■ **Selected passage**
%%

This article is relatively straight forward, but bears significance in our exploration of Antinomianism.

In this article, the framers of this confession begin to explore what God’s law is, what its content is, and what its purpose is. It notes that God’s law is not purely negative, but also includes positive commands. That is it commands against that which “displease and offend His godly majesty” and also that which “please Him and which He has promised to reward.” So what we see is that the law commands us both in the “Do not do this or you shall die” sense, as well as in the “Do this and you shall live” sense.

Next the framers separate these commands into two types. There are those laws which honor and please God directly (worshiping him, partaking of the sacraments, reading and reflecting upon his word in Scripture), and those which are pleasing to God by means of secondary obedience. These secondary causes are things like honoring those in authority over you, not stealing, not lying, not murdering, defending the innocent and oppressed and general chastity and temperance. That is, God is pleased with these, but he is pleased because you have obeyed his commands, not because of any intrinsic worth of the action or abstaining from action.

Finally, and this is vital for our discussion, the confession notes that any kind of sin displeases God. It does not in any way remove Christians from this reality. In the eyes of the Scots Confession, when a Christian sins God is displeased. If I refuse to obey an authority (unless they are commanding me to sin) I am displeasing God. There is no indication in this confession that God overlooks our sin or ignores it because of our justification, nor is there any indication that our justification somehow makes our sins non-sinful.

As a side note, the text also implies a form of the regulative principle of worship that was a direct polemic against Roman Catholic practices, and cites Isaiah’s oracle which says “In vain do they worship Me, teaching the doctrines and commandments of men.”[2] Although not directly pertinent to our discussion, it is important to recognize that in the eyes of the confession, good intentions is not enough. Good intentions are good, but they cannot please God unless those good intentions properly express themselves as good works.

%%

■ **Supplied records**
%%

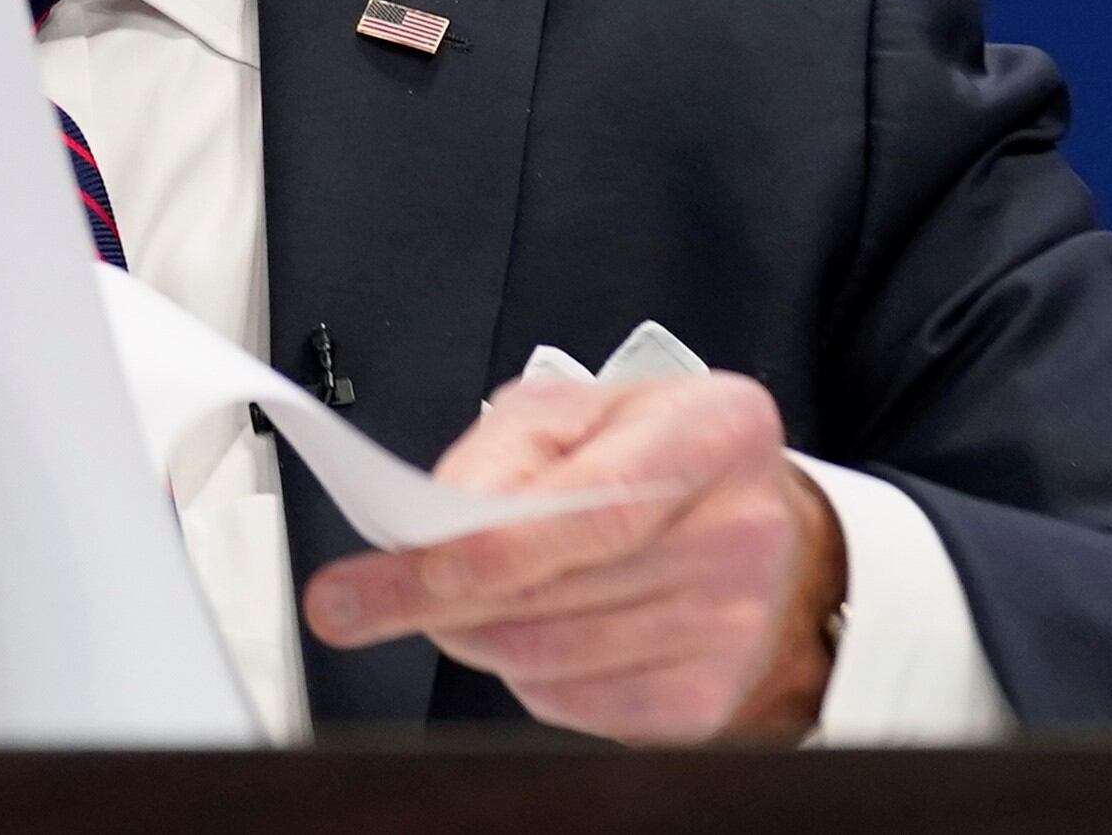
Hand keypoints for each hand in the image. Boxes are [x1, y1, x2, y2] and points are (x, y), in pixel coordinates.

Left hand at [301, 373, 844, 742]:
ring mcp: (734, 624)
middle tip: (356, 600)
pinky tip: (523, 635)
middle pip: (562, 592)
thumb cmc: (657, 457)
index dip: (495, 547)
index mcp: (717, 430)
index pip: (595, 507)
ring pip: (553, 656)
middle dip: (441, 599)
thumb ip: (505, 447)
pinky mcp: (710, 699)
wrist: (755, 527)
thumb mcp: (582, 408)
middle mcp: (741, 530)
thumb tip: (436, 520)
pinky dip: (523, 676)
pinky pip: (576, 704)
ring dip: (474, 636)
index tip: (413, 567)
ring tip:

%%

■ **Work instruction 1**
List the examples the commentary on God's law gives of laws that honor and please God directly.
■ **Work instruction 2**
From the commentary on God's law, copy out word for word the part that opens with the words containing "Finally, and this" and closes with "our sins non-sinful.".

■ **Solution 1**
- Worshiping him
- Partaking of the sacraments
- Reading and reflecting upon his word in Scripture

■ **Solution 2**
Finally, and this is vital for our discussion, the confession notes that any kind of sin displeases God. It does not in any way remove Christians from this reality. In the eyes of the Scots Confession, when a Christian sins God is displeased. If I refuse to obey an authority (unless they are commanding me to sin) I am displeasing God. There is no indication in this confession that God overlooks our sin or ignores it because of our justification, nor is there any indication that our justification somehow makes our sins non-sinful.